§ AUFGABE: Mit welchem jährlichen Anteil des Zeitwerts der Immobilie sind laut dem Text zum Thema Kaufen oder Mieten die laufenden Instandhaltungskosten anzusetzen?

§ VORLIEGENDER TEXT:
• • •

Doch so einfach ist die Rechnung nicht, sagt der deutsche Investmentbanker Gerd Kommer und Autor des Buchs Kaufen oder Mieten?. "Oft ist die Sache nicht richtig durchkalkuliert", sagt der Experte. Was meist nicht bedacht wird, sind die Nebenkosten. Sowohl jene beim Kauf selbst, etwa für Makler und den Eintrag ins Grundbuch – im Schnitt sind es in Österreich rund zehn Prozent des Kaufpreises –, als auch die laufenden Kosten zur Instandhaltung; hierfür müsse man mit 1,5 Prozent des Zeitwerts der Immobilie pro Jahr rechnen, so Kommer.

Rechnung geht nicht auf

Hinzu kommen die Kreditzinsen. Auch wenn sie heute niedriger sind als noch vor zehn Jahren, "das summiert sich auch jetzt", so der Investmentexperte. Wer nur 100.000 Euro an Kredit aufnimmt, mit einer jährlichen Rate von zwei Prozent und zehn Jahren Laufzeit, zahlt mehr als 15.000 Euro an Zinsen. "Über 30 Jahre gesehen, können diese gesamten Nebenkosten annähernd so hoch sein wie die Miete eines Mieters", sagt Kommer.

Diese Nebenkosten seien es auch, die die Rechnung nicht aufgehen lassen, dass ein Käufer monatlich so viel zahlt wie ein Mieter. Für die gleiche Wohnung gibt der Mieter im Schnitt 20 bis 30 Prozent im Monat weniger aus als der Käufer desselben Objekts, rechnet Kommer vor. Wer mietet, kann das anfängliche Eigenkapital, das der Käufer in die Wohnung steckt (meist sind es 30 Prozent), etwa in einen Fonds investieren – gemeinsam mit den monatlich 20–30 Prozent, die er oder sie über die Jahre spart. "So hat der Mieter nach 30 Jahren wahrscheinlich ein höheres Nettovermögen als der Käufer", so Kommer, selbst wenn es eine Wertsteigerung gibt – mit der man allerdings nicht automatisch rechnen sollte.

• • •

§ VERFÜGBARE DATEN:
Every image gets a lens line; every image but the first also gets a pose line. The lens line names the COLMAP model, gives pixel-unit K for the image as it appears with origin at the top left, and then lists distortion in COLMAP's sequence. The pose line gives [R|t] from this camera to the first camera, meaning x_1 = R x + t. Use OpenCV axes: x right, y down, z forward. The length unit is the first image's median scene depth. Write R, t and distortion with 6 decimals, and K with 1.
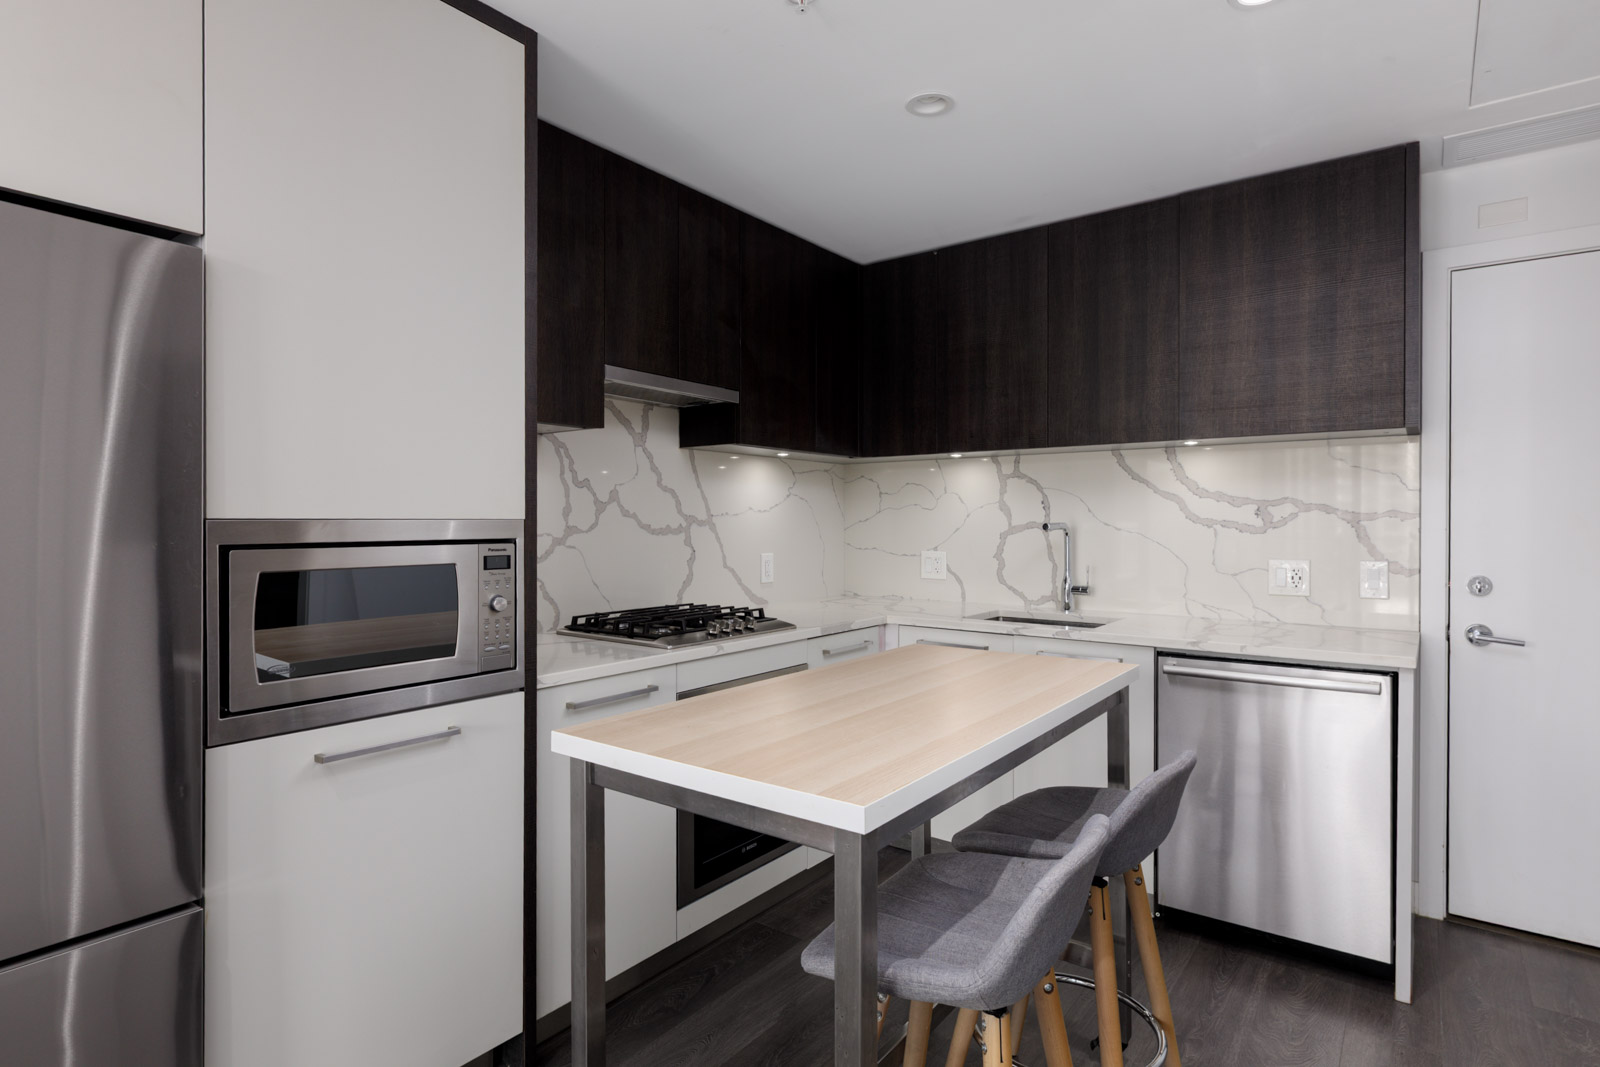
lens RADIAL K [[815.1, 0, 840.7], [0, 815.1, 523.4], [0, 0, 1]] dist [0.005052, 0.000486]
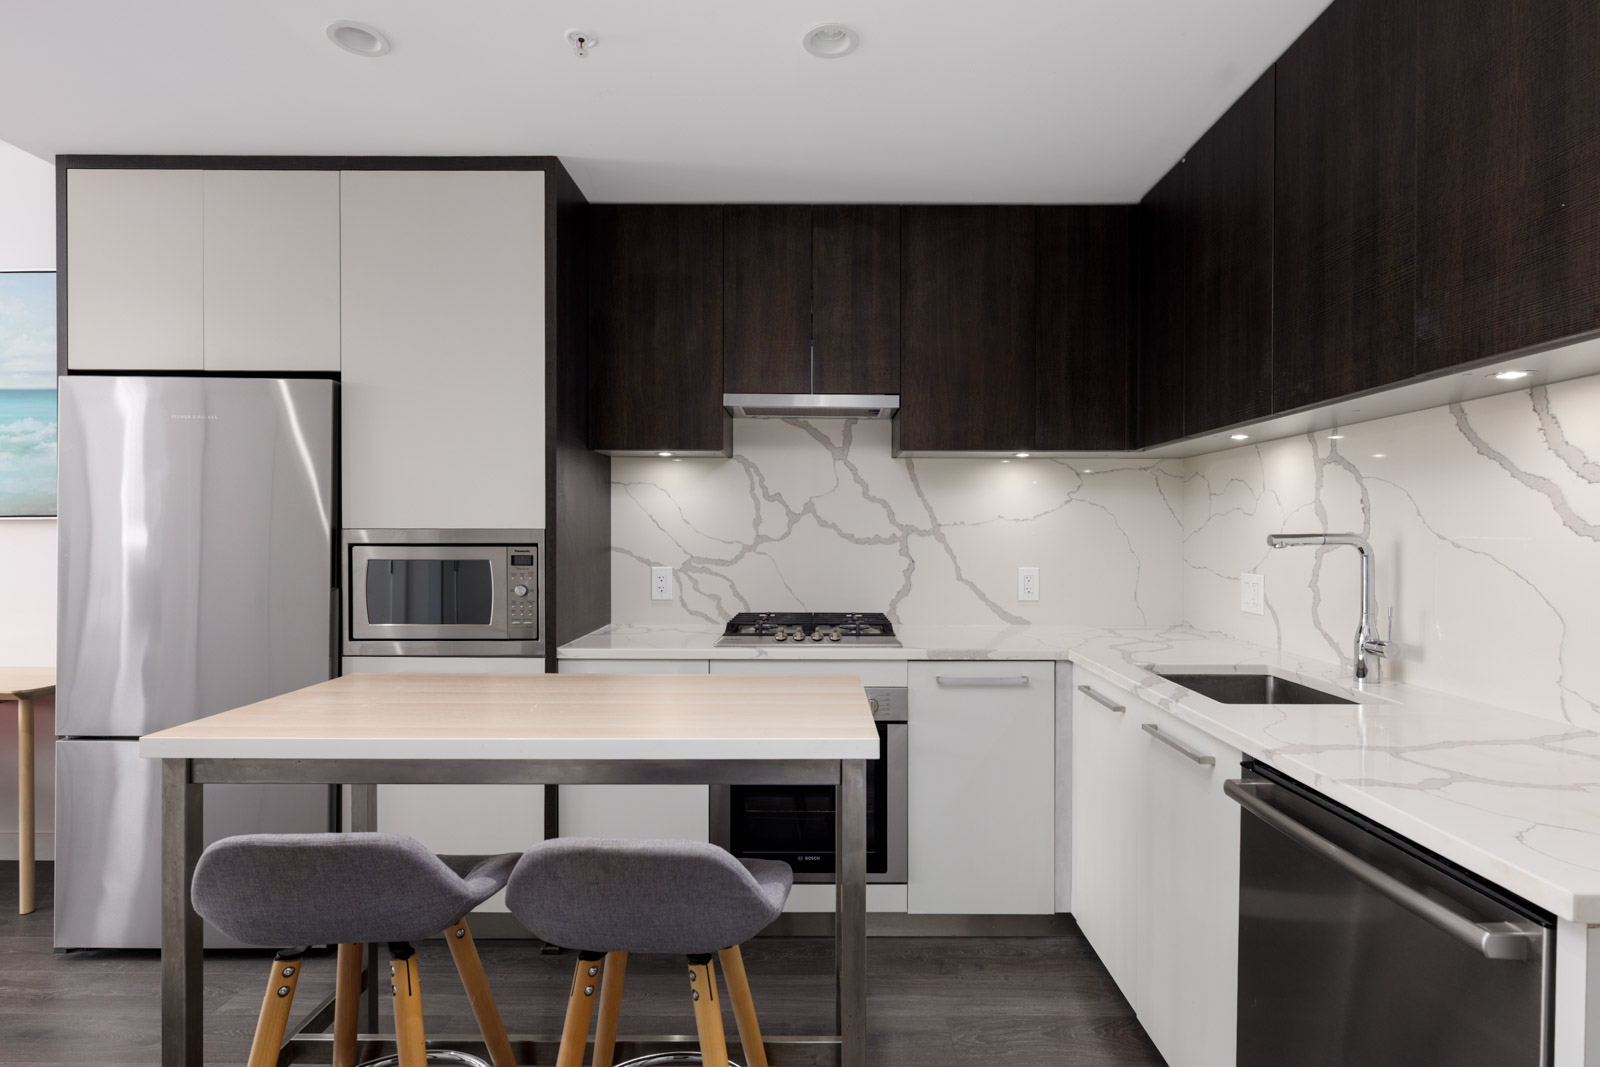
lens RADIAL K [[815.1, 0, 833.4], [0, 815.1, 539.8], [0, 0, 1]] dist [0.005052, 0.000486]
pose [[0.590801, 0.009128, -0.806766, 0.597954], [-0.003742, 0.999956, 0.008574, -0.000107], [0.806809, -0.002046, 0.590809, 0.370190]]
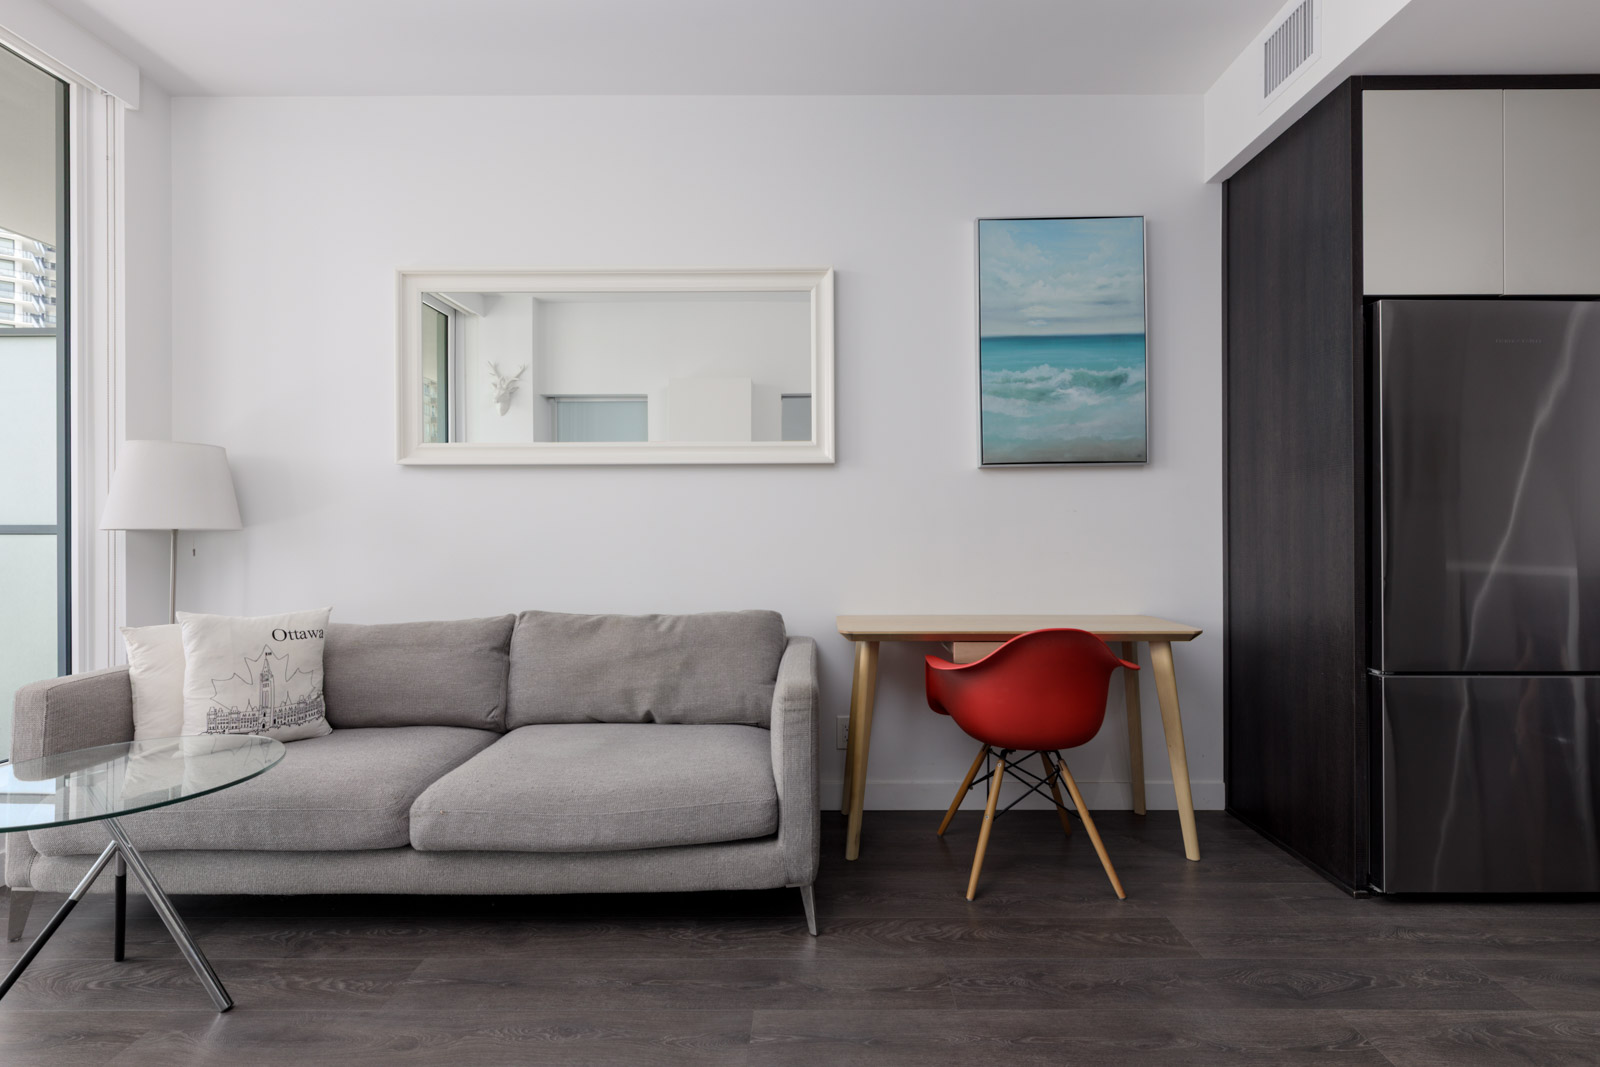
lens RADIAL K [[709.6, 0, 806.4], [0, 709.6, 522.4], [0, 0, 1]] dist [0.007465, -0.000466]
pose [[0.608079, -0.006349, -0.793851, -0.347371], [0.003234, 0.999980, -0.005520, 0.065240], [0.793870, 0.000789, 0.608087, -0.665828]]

• • •

§ ERWARTETE ANTWORT: Mit 1,5 Prozent des Zeitwerts der Immobilie pro Jahr.